Probably intended to compliment the release of Trumpeter's WR360 C12 Locomotive, Wings and Wheels have released the Photo manual for Modelers - WR360 C14. Unlike most "walk around" style books, this reference includes a brief history of the diesel locomotive prior to and through WWII. This history includes the evolution of the C12 and C14.
As it turns out, the C12 was a pre-production "beta" version of the C14. Only a handful of C12 versions were produced. However, one did survive, and is in private hands. A picture of this locomotive is provided with this review. It is distinguished by the vertical grill, which can be seen on the box art of the model. For the most part, the two versions are visually very much the same. As can be seen in the reference, the C14 did go through minor variations. One significant difference was that the C12 had only a one-speed transmission, while the C14 had three speeds. This made the C12 very slow, and more or less useless.
The designation WR360 C14 contains a wealth of information— if one knows how to interpret it. WR is short for Wehrmachtlocomotive Regelspur (Wehrmaccht diesel locomotive). “360” is the gross horsepower; “C” designates the axle configuration (three). Finally, 12/14 indicate the weight of the engine in tons. So, the C14 was two tons heavier (more or less).
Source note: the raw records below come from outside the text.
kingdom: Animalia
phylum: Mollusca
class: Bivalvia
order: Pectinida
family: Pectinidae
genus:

This class of locomotive was intended for light utility duty such as switching cars in a rail yard. It was not armored, and wasn't intended for use with the armored trains Germany employed on the Eastern front. However, they did see duty with the various heavy rail guns developed during the war. One significant reason for this was that they were a "stealth" engine compared to a steam locomotive. So the model would look good in a diorama with a Leopold or Karl.
I can't help but wonder why Trumpeter would choose to model the C12 instead of the C14. There are a significant number of C14 engines available for study in various museums in Europe (which is the focus of this book). That this isn't exactly an armor subject is also a bit strange.
This is a paperback book of 72 pages with hard cardboard covers. All the photographs are in color, and are printed on high-quality paper. They were taken at various museums throughout Europe; there are no photos from the war era.
The book begins with a four-page history of the C14, but also includes the early history of diesel locomotives in Germany. That section includes several pictures of engines from different periods, including one of what I believe is a C12 (included here).
The book then does a detailed examination of the WR 360 C14/21141 in the Belgian Royal Army Museum. This includes:
• 14 pages of a general "Walk Around"
• 7 pages covering the running gear
• 15 pages of various aspects of the engine compartment
• 10 pages covering the cab interior - the area most in need of detailing on the model (IMHO)
A 7-page walk around of another museum's engine follows (this is a mouth full): the Bayerisches Eisenbahnmuseum Nördligen. The section has a few details not covered earlier.
Next comes two pages covering an engine from a private collection; that may be a C12. The text doesn't specifically say that's what it is, but as far as I can tell, the subject is the C12. The engine pictured does have the vertical grill bars and side louver pattern that match the Trumpeter model.
The book concludes with several 1/72nd scale line drawings of various versions of the locomotive. This does include a C12, but doesn't provide much detail.
Unfortunately, I don't think this book will be very useful to a modeler building the Trumpeter kit. That isn't the book's fault, as much as it is the subject and the kit. This just isn't a very interesting subject when compared to the steam locomotives of the same era. The opportunity for detailing isn't there, except for the cab interior, which is mostly hidden away anyway.
Thanks to Wings & Wheels for providing this review sample. Please be sure to mention you heard about it on Armorama when purchasing.
Highs: Interesting pre-war history of diesel locomotives, very thorough photo coverage of all aspects of this subject.Lows: No war-era pictures. Very little coverage of a C12 (if any).Verdict: Not really useful when building Trumpeter's kit, due to the lack of detailing opportunity of the subject, and kit.